> **THE DATA**:
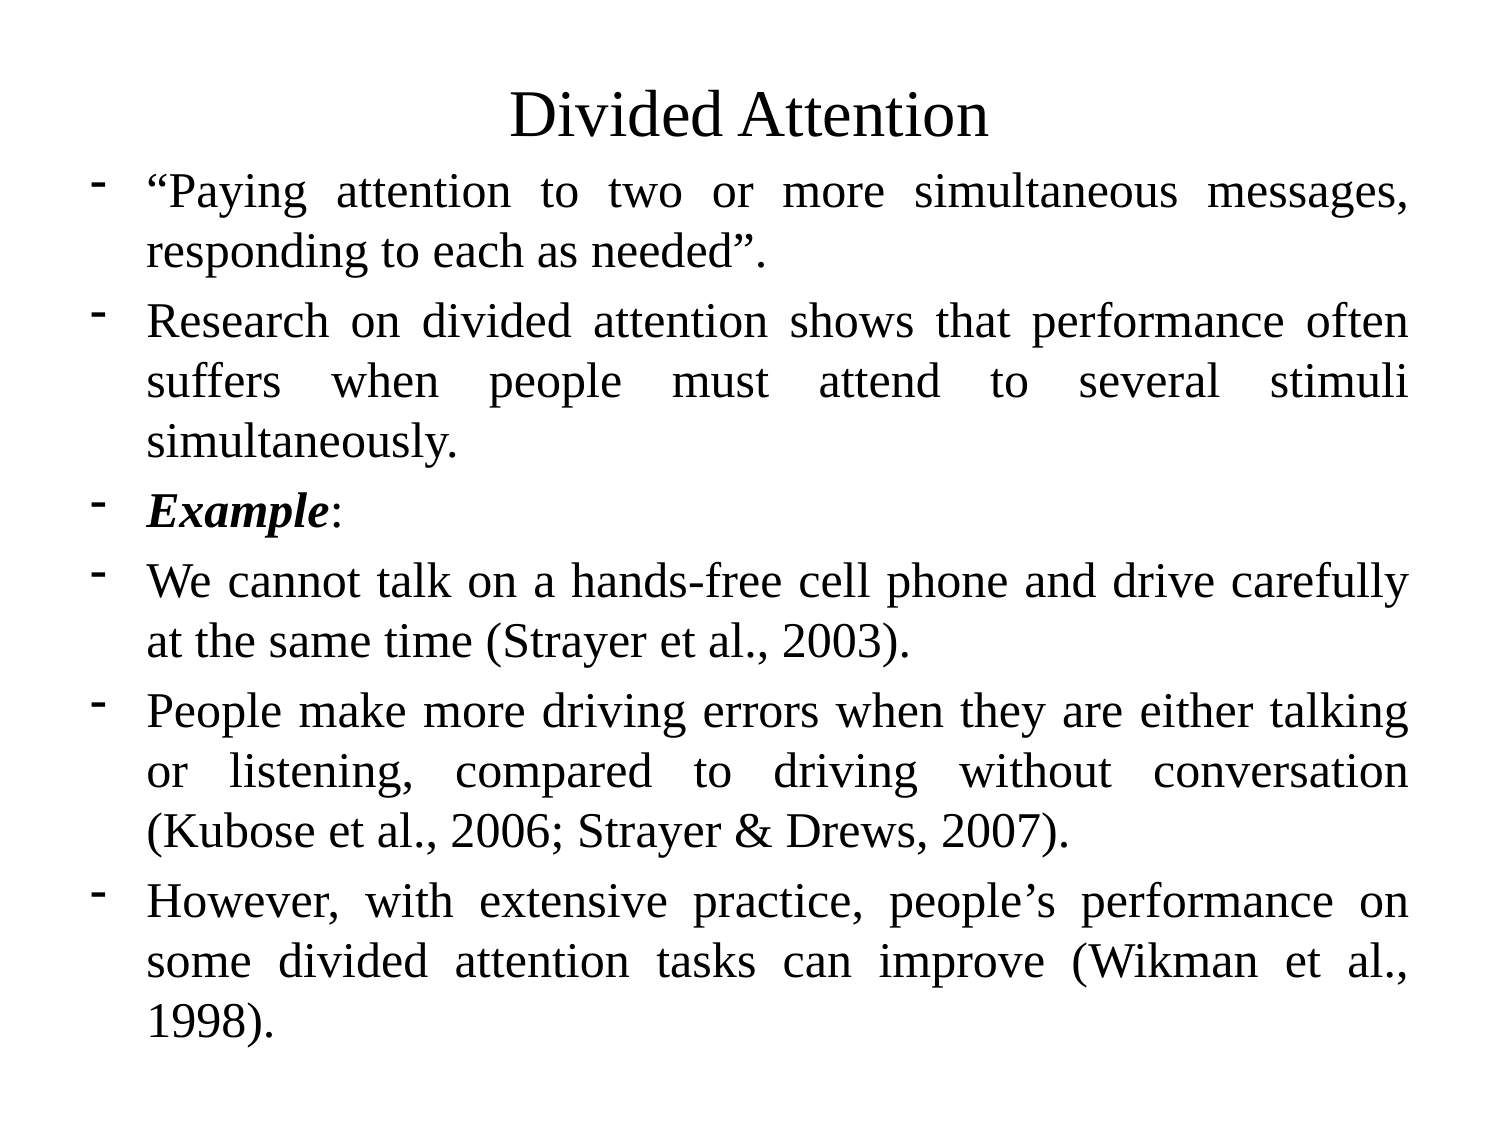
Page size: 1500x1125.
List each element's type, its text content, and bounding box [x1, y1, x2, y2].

title Divided Attention [75, 45, 1425, 149]
list “Paying attention to two or more simultaneous messages, responding to each as needed”. Research on divided attention shows that performance often suffers when people must attend to several stimuli simultaneously. Example: We cannot talk on a hands-free cell phone and drive carefully at the same time (Strayer et al., 2003). People make more driving errors when they are either talking or listening, compared to driving without conversation (Kubose et al., 2006; Strayer & Drews, 2007). However, with extensive practice, people’s performance on some divided attention tasks can improve (Wikman et al., 1998). [75, 149, 1425, 1050]
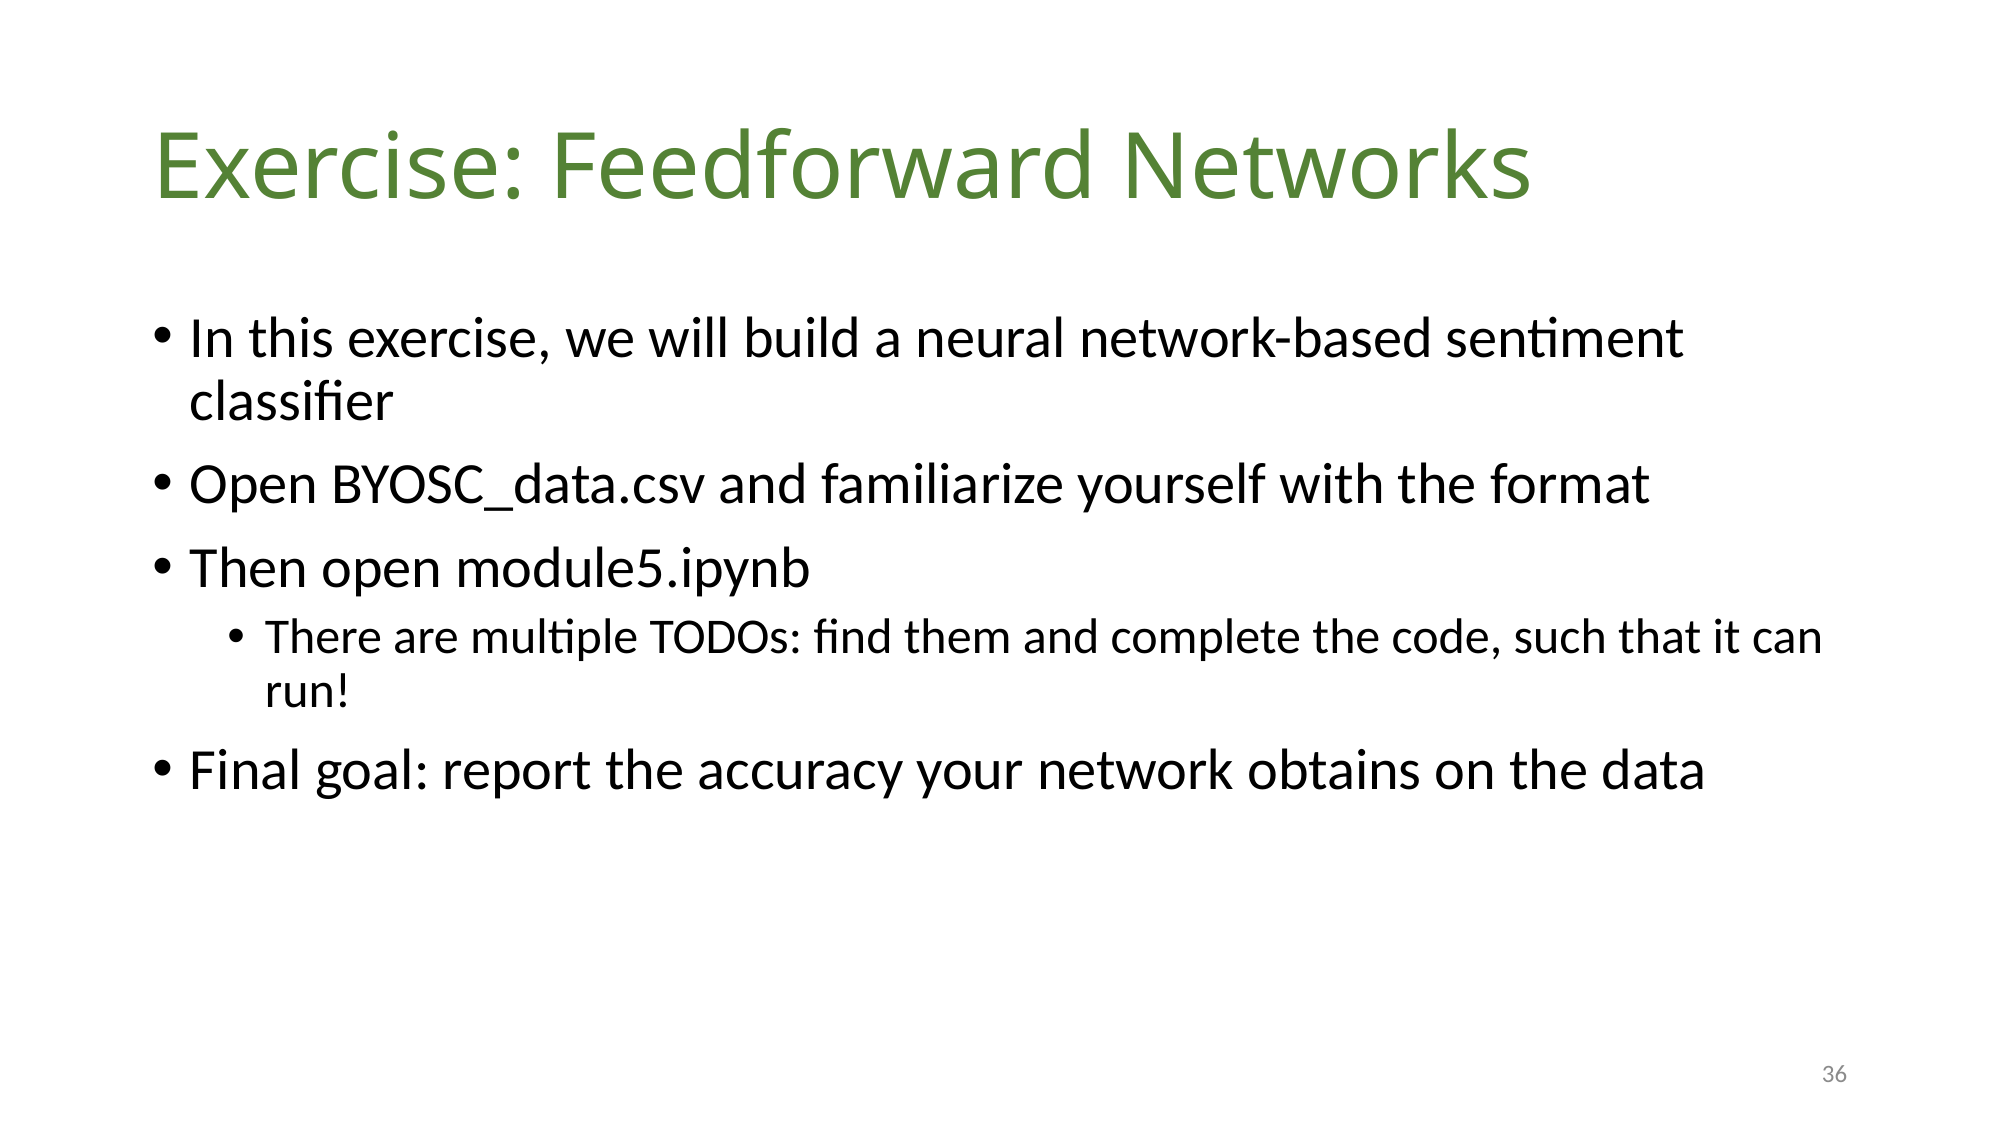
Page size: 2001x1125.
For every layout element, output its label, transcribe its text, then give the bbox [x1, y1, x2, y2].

> **TASK**:
Write out again only the lines from the line that contains "List each element's" through the last line of the records, both ends included, without any of the pictures.

> **ANSWER SPACE**:
List each element's type, its text content, and bounding box [x1, y1, x2, y2].

title Divided Attention [75, 45, 1425, 149]
list “Paying attention to two or more simultaneous messages, responding to each as needed”. Research on divided attention shows that performance often suffers when people must attend to several stimuli simultaneously. Example: We cannot talk on a hands-free cell phone and drive carefully at the same time (Strayer et al., 2003). People make more driving errors when they are either talking or listening, compared to driving without conversation (Kubose et al., 2006; Strayer & Drews, 2007). However, with extensive practice, people’s performance on some divided attention tasks can improve (Wikman et al., 1998). [75, 149, 1425, 1050]
Page size: 2001x1125.
For every layout element, output its label, transcribe its text, then give the bbox [x1, y1, x2, y2].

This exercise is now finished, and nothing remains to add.